In March 2014, prior to the release of the RCMP report, the Special Committee on Violence Against Indigenous Women presented their own report, Invisible Women: A Call to Action, during the 41st Parliament, Second Session. The report uncovered a number of significant yet varied factors contributing to the epidemic of disappearances and murders of indigenous women and girls, with one of the most defining being the deprivation, poor living conditions and discrimination experienced by many indigenous people on a routine basis. The report also revealed that 70 per cent of disappearances and 60 per cent of murders, according to available police statistics, occurred in urban areas.
While the prevalence of disappearances and murders of indigenous women and girls over the past 30 years was a focal point of public dialogue and local-level action in 2014, for most of the years prior there had been widespread public indifference. Indigenous peoples and women's rights groups, including the NAWC, have advocated for years with little success for improved prevention initiatives. However, public apathy has begun to shift and over the last few years a number of individuals, women's groups and indigenous rights organizations have worked tirelessly to reduce violence against indigenous women and girls.
It was their efforts that helped ensure the murder of 15-year-old Tina Fontaine in August, as well as the sexual assault and attempted murder of 16-year-old Rinelle Harper in November, both in Winnipeg, did not go unnoticed. Multi-ethnic vigils were held and groups urged local officials to take action.

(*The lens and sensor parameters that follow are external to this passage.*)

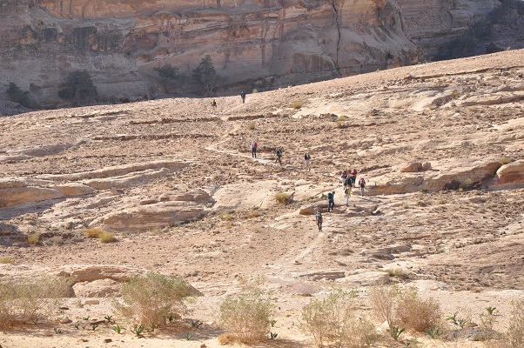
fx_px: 1854
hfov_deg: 16.1
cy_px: 174
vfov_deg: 10.7
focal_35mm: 128
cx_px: 262
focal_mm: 85
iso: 200
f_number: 9
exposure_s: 1/320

As a result, the Police Service's Community Relations Unit met with leaders of five of the seven First Nations that fall under Treaty 1 to discuss the role indigenous men play in violence against women, while also identifying indigenous leaders who will stand up against gangs. On a broader level, Leah Gazan, the president of the Social Planning Council of Winnipeg, started the 'We Care' movement to raise awareness of violence against indigenous women among all Winnipeggers. Nevertheless, although local-level initiatives assisted in initiating dialogues and plans of action to address the root causes of the violence in Winnipeg and throughout Canada, the national-level response from the Harper government was dismissive of the social factors at play. Instead, the prime minister negated the findings of several federal, provincial and community studies by stating that this issue was not a 'sociological phenomenon' and needed to be addressed through crime-prevention tactics. In early 2015, however, the UN Committee on the Elimination of Discrimination against Women released a report, supported by a statement from the Office of the High Commissioner for Human Rights (OHCHR), that found Canada's lack of action constituted a 'grave rights violation' against indigenous women and girls.